The moon is waning. The morning stars are Venus, Jupiter and Saturn. The evening stars are Mars, Mercury, Uranus and Neptune.
Those born on this date are under the sign of Capricorn. They include British author Rudyard Kipling in 1865; Canadian economist and humorist Stephen Leacock in 1869; Japan's World War II Prime Minister Hideki Tojo in 1884; TV personality Bert Parks in 1914; rock 'n' roll pioneer Bo Diddley in 1928 (age 79); actor Jack Lord in 1920; Hall of Fame pitcher Sandy Koufax in 1935 (age 72); actor/dancer Russ Tamblyn in 1934 (age 73); actor Joseph Bologna in 1938 (age 69); two members of the pop group The Monkees, Mike Nesmith in 1942 (age 65) and Davy Jones in 1945 (age 62); "Today" co-host Matt Lauer in 1957 (age 50); actress Tracey Ullman in 1959 (age 48); and golfer Tiger Woods in 1975 (age 32).
On this date in history:
In 1853, the United States bought 45,000 square miles of land along the Gila River from Mexico for $10 million. The area is now southern Arizona and New Mexico.
In 1862, the Union ironclad ship USS Monitor sank off Cape Hatteras, N.C., during a storm. Sixteen members of the crew were lost.
In 1903, flames swept the Iroquois Theater in Chicago, killing 602 people. The fire led to safety regulations for theaters around the world.
In 1916, Grigory Rasputin, a self-fashioned Russian holy man, was killed by Russian nobles eager to end his influence over the royal family.

▸ **WHAT YOU WILL DO**
Print the entire almanac entry above word for word. The rows that come next are separate material, apart from the almanac entry above.

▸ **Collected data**
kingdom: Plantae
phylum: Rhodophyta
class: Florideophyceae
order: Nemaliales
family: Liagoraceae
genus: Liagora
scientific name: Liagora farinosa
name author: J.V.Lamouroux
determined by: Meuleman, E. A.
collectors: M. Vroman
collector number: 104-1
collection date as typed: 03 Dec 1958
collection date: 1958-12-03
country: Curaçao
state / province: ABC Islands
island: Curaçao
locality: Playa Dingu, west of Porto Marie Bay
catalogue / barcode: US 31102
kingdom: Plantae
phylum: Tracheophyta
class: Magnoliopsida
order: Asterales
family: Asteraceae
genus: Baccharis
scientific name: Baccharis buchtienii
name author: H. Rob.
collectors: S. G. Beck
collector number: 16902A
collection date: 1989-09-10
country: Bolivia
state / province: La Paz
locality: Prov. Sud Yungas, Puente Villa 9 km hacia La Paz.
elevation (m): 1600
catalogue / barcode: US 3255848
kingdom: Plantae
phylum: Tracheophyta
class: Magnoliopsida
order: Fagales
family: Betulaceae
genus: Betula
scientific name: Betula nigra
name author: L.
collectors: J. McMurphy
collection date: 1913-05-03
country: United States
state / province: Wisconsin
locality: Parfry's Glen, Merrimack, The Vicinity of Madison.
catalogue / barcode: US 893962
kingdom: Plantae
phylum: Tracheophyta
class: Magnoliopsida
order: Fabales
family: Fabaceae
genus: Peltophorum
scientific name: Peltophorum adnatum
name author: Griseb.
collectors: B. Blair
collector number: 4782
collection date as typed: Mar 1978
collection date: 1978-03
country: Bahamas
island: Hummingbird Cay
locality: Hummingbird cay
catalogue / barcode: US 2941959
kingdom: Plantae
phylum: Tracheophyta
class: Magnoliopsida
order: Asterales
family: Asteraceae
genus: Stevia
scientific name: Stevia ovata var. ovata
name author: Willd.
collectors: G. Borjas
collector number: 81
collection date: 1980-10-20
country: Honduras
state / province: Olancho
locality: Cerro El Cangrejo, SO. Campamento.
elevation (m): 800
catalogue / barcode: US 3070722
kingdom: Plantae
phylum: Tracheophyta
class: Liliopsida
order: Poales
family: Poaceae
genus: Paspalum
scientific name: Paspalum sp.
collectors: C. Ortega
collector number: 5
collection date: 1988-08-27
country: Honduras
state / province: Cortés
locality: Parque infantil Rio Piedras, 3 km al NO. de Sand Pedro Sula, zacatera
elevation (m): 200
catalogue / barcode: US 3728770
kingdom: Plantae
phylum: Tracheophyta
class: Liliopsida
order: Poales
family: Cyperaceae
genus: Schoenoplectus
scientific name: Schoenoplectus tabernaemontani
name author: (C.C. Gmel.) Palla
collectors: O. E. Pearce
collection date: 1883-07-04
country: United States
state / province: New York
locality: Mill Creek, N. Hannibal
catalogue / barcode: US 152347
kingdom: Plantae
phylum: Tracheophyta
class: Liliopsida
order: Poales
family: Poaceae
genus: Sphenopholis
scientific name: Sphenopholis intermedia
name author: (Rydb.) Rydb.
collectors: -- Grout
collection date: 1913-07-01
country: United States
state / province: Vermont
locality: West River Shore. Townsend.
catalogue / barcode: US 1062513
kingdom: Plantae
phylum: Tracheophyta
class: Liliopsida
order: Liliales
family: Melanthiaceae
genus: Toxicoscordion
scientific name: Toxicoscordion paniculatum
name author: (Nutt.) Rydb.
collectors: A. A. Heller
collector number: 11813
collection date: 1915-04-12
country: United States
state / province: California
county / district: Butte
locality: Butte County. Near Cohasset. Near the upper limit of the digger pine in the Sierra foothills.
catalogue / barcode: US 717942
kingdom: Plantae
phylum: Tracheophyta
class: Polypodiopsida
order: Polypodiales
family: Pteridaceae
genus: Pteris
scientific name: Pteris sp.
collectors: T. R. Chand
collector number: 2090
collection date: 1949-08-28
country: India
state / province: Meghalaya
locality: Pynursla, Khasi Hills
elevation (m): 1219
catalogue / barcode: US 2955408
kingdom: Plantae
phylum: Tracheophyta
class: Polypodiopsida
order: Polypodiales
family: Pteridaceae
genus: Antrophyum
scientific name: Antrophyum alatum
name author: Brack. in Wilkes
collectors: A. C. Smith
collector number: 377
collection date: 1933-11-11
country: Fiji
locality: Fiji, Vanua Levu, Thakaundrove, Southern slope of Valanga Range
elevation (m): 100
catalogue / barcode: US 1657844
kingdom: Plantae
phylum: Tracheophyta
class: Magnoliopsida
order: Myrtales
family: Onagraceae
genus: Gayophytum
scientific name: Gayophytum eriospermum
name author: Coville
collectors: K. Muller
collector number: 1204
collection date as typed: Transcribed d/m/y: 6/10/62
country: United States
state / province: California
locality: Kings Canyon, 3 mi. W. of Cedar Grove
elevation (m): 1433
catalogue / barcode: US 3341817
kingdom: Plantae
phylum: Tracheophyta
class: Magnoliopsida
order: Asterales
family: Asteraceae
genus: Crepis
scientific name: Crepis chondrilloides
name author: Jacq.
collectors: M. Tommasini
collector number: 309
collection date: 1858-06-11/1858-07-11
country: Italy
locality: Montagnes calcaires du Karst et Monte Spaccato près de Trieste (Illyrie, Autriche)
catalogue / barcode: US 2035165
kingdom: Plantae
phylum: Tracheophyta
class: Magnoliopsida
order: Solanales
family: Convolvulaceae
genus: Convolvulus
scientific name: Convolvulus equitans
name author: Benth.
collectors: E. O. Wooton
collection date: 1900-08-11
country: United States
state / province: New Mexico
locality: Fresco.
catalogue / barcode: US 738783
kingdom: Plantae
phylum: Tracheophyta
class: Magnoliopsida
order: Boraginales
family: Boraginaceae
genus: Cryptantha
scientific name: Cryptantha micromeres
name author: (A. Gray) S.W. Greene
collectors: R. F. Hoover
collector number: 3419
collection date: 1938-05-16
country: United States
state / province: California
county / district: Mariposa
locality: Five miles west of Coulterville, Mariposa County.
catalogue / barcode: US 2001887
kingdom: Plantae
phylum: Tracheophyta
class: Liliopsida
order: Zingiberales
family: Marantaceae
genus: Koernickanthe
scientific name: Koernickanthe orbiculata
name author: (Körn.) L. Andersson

▸ **RESULT**
The moon is waning. The morning stars are Venus, Jupiter and Saturn. The evening stars are Mars, Mercury, Uranus and Neptune.
Those born on this date are under the sign of Capricorn. They include British author Rudyard Kipling in 1865; Canadian economist and humorist Stephen Leacock in 1869; Japan's World War II Prime Minister Hideki Tojo in 1884; TV personality Bert Parks in 1914; rock 'n' roll pioneer Bo Diddley in 1928 (age 79); actor Jack Lord in 1920; Hall of Fame pitcher Sandy Koufax in 1935 (age 72); actor/dancer Russ Tamblyn in 1934 (age 73); actor Joseph Bologna in 1938 (age 69); two members of the pop group The Monkees, Mike Nesmith in 1942 (age 65) and Davy Jones in 1945 (age 62); "Today" co-host Matt Lauer in 1957 (age 50); actress Tracey Ullman in 1959 (age 48); and golfer Tiger Woods in 1975 (age 32).
On this date in history:
In 1853, the United States bought 45,000 square miles of land along the Gila River from Mexico for $10 million. The area is now southern Arizona and New Mexico.
In 1862, the Union ironclad ship USS Monitor sank off Cape Hatteras, N.C., during a storm. Sixteen members of the crew were lost.
In 1903, flames swept the Iroquois Theater in Chicago, killing 602 people. The fire led to safety regulations for theaters around the world.
In 1916, Grigory Rasputin, a self-fashioned Russian holy man, was killed by Russian nobles eager to end his influence over the royal family.